Binary search

Suppose we have an array of integers, previously sorted in increasing numerical order. We want to know if some given integer is present in the array. The method shown in Figure 7.1

Figure 7.1: A binary search method for integers.

public static boolean contains(int item, int[] array) {
    int low = 0;
    int high = array.length - 1;
    while (low <= high) {
        int mid = (low + high) / 2;
        if (item < array[mid]) {
            high = mid - 1;
        } else if (item > array[mid]) {
            low = mid + 1;
        } else {
            return true;
        }
    }
    return false;
}

searches for an item in an array using binary search. The idea follows the way you might look up a word in a dictionary. Naively, you might begin at the beginning and work through each word in turn, comparing it with your word. But if your word is not present, and there are $N$ words in the dictionary, it will take $N$ comparisons (you have to compare that word with your word $N$ times). If it is present, you can expect it to take some time proportional to $N$, depending on the assumptions made about the probable location. In any case, whether it is present or not, the expected number of comparisons will normally double as you double the size of the dictionary. In other words, simple sequential search is of ${\cal O}(N)$ complexity.

In practice you are more likely to begin by looking at a word somewhere near the middle. If that is your word, you are done. Otherwise, if your word is earlier than that word, you can discard the second half of the dictionary. If it is later, you can discard the first half. Either way, you now have to search a dictionary only half the previous size, and you have managed that with just one comparison! Putting it the other way round, if you doubled the size of the dictionary you would only have to make one extra comparison. Doing it by sequential search, you would have to double the number of comparisons. Doing it by binary search, you just add one. This is the difference between ${\cal O}(\log N)$ and ${\cal O}(N)$ complexity. Notice that this improvement was only possible because the words were assumed to be in their correct alphabetical order in the dictionary.
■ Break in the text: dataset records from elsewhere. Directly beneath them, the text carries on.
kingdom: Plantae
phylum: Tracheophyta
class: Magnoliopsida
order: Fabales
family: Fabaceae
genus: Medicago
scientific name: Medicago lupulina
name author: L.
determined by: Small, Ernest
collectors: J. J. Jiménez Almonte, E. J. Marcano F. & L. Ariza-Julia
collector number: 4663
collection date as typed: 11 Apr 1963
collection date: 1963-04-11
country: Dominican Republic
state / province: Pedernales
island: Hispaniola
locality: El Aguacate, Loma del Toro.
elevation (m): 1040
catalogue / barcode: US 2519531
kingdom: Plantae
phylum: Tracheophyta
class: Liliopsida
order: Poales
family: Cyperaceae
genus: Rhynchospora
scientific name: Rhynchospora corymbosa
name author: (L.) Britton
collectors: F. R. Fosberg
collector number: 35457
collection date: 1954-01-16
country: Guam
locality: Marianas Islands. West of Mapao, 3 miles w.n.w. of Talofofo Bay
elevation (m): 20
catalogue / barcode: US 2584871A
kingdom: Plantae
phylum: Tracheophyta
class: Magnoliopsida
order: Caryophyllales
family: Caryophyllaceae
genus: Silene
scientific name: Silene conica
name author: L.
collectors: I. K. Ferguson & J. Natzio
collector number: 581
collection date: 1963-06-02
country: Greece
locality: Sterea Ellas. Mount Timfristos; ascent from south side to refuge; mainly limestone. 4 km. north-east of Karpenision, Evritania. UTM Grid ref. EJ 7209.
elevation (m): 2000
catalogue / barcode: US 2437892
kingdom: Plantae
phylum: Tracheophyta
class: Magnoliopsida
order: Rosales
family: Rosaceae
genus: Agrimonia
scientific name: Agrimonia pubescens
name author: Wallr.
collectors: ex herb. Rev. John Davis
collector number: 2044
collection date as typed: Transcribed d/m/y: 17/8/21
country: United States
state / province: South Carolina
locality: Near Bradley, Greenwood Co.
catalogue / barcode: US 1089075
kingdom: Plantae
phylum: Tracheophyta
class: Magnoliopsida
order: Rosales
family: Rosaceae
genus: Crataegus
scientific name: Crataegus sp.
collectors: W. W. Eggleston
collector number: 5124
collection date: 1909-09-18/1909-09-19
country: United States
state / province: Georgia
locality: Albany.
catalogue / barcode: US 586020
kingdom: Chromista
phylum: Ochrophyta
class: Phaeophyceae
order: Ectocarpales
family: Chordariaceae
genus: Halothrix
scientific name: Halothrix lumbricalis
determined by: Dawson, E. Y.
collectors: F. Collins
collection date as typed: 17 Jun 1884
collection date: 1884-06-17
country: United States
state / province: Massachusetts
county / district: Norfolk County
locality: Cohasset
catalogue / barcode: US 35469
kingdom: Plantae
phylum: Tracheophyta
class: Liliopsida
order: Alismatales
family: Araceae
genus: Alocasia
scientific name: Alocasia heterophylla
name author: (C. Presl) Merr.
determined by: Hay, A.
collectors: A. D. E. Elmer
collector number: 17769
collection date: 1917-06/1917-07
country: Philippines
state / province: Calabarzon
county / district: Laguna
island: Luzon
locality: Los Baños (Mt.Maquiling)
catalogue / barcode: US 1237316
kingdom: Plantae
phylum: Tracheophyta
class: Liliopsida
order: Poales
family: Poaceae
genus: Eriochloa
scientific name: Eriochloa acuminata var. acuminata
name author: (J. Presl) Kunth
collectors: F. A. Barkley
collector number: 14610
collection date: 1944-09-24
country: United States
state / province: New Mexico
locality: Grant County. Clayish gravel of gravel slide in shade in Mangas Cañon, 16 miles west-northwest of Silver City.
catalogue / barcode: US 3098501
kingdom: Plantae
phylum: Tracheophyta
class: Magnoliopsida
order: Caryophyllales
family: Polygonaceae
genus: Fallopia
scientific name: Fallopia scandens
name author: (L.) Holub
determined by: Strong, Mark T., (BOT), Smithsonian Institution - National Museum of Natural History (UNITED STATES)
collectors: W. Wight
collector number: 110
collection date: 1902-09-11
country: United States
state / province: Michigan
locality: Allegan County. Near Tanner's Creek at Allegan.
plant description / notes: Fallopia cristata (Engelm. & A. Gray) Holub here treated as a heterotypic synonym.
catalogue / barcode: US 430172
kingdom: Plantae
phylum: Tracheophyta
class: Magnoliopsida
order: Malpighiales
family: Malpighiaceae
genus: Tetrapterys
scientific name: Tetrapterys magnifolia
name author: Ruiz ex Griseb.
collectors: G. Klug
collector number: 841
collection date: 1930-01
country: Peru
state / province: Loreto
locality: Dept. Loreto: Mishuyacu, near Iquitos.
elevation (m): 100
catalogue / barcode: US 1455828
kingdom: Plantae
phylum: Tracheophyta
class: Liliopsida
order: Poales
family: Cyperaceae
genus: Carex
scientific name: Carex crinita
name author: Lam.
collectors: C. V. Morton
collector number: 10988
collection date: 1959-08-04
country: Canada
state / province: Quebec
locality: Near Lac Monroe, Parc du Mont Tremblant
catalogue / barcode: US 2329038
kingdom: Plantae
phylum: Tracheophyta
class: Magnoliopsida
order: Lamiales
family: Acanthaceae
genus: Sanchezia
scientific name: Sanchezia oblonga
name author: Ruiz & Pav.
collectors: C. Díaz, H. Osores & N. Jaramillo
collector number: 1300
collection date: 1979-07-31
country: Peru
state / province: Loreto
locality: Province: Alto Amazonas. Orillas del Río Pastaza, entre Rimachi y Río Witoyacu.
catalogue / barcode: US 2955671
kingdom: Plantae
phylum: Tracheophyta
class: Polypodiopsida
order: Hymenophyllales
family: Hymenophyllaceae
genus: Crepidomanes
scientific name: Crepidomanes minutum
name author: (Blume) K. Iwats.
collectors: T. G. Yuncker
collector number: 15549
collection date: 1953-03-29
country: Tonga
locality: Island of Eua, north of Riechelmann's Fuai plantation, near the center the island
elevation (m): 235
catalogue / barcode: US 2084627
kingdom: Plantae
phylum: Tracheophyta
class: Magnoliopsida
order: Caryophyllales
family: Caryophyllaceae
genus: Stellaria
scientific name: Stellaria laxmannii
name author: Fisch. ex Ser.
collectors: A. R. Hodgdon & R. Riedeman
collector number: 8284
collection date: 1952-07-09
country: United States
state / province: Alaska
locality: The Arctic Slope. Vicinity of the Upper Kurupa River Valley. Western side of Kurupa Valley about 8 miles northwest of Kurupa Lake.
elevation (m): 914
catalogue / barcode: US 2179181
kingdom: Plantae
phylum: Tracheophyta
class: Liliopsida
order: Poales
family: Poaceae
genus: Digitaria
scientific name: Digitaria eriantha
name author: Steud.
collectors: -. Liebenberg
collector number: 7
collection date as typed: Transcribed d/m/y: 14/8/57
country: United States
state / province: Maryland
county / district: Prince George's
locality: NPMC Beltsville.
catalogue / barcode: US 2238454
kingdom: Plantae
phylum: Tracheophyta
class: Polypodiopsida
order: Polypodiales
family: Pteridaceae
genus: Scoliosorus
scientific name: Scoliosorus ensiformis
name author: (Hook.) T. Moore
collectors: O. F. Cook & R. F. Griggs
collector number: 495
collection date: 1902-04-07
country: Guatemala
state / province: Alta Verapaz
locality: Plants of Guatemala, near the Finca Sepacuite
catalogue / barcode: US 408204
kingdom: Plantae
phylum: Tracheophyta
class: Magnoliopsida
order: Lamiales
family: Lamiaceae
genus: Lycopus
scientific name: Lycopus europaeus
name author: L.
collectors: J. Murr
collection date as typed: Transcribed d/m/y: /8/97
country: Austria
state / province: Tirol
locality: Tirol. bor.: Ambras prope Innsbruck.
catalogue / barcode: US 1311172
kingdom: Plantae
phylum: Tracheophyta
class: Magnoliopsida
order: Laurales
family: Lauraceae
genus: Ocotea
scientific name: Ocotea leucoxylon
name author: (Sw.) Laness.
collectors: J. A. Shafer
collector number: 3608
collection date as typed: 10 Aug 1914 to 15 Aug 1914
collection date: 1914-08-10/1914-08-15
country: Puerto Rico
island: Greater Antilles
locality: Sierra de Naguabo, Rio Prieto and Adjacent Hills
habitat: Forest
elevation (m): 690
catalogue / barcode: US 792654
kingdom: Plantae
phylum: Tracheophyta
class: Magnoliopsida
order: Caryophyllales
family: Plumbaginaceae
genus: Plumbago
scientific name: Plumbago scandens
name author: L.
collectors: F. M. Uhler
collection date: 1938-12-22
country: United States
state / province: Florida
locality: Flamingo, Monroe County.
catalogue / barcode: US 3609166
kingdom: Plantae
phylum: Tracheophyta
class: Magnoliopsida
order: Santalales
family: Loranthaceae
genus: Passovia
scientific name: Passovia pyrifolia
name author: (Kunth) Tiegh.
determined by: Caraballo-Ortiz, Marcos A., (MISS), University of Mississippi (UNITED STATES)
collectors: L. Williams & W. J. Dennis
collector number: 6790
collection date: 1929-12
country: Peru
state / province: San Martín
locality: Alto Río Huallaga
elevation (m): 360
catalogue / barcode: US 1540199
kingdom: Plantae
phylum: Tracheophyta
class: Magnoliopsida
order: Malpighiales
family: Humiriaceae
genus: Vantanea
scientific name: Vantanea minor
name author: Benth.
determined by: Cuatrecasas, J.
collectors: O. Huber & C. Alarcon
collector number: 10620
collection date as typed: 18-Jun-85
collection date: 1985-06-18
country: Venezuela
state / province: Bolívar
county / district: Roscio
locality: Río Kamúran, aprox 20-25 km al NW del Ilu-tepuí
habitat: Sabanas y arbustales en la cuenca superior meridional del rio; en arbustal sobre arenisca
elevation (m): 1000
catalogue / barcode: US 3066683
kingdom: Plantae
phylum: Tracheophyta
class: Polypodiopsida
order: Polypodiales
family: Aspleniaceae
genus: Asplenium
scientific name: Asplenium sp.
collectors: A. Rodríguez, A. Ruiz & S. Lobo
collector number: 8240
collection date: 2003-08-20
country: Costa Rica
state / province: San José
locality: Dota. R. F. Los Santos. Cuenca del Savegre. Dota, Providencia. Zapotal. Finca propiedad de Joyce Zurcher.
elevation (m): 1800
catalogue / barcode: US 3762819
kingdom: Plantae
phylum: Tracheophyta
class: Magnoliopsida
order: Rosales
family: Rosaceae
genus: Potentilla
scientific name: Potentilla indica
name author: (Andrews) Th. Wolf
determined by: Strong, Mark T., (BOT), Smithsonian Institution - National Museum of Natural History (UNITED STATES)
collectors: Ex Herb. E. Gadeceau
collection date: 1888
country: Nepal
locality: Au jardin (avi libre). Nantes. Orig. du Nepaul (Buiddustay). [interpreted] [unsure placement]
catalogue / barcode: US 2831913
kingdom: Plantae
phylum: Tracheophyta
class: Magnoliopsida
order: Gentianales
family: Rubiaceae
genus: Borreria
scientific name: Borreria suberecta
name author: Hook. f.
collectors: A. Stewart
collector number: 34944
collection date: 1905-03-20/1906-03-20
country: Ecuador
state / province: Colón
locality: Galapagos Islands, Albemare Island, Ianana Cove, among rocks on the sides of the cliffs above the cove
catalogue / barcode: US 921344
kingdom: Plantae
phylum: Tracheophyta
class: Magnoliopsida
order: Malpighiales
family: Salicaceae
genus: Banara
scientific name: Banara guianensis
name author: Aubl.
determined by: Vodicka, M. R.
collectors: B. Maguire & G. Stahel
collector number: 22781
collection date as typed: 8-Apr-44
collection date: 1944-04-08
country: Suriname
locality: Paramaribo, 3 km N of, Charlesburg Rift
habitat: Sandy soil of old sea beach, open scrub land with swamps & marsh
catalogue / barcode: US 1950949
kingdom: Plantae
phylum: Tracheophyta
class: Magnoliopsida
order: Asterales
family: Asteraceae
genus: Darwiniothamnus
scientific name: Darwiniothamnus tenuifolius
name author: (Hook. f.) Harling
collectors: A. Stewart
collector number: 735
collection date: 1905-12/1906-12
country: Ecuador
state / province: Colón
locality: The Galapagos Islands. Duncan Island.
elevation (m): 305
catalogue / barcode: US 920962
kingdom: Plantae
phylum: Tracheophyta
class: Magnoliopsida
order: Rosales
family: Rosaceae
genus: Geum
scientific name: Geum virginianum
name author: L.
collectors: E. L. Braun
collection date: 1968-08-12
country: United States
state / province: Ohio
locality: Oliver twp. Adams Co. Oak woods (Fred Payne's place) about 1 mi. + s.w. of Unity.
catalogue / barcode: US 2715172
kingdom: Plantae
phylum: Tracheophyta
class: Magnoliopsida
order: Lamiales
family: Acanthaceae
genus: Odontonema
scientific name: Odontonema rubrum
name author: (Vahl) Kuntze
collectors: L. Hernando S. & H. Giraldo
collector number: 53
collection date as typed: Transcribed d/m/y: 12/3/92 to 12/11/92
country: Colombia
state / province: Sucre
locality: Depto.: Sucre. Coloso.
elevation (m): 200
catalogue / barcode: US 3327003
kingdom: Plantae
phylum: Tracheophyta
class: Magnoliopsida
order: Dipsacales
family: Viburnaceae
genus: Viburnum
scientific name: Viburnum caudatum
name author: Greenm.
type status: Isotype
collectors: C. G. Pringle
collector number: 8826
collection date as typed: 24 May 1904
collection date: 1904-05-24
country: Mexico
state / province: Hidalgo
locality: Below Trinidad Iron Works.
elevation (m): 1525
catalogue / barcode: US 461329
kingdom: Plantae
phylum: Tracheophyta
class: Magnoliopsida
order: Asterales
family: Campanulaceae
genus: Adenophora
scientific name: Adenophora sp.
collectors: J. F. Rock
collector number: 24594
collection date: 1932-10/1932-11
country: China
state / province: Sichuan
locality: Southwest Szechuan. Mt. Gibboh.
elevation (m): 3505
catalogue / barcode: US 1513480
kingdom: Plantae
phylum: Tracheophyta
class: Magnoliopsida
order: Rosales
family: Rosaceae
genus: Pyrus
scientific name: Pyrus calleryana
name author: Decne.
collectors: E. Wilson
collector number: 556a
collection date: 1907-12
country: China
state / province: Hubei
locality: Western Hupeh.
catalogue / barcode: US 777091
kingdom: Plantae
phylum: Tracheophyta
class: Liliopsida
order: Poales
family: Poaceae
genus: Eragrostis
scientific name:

Concerning the actual code, you should satisfy yourself that it really does terminate correctly. The tricky parts are the condition

low <= high

and the assignment

mid = (low + high) / 2.

It won't work if you use < rather than <= and you should worry about the value of mid in the cases where low + high is odd or even. The method will return from within the while loop if the item is present; otherwise it will exit the while loop with low > high and return false.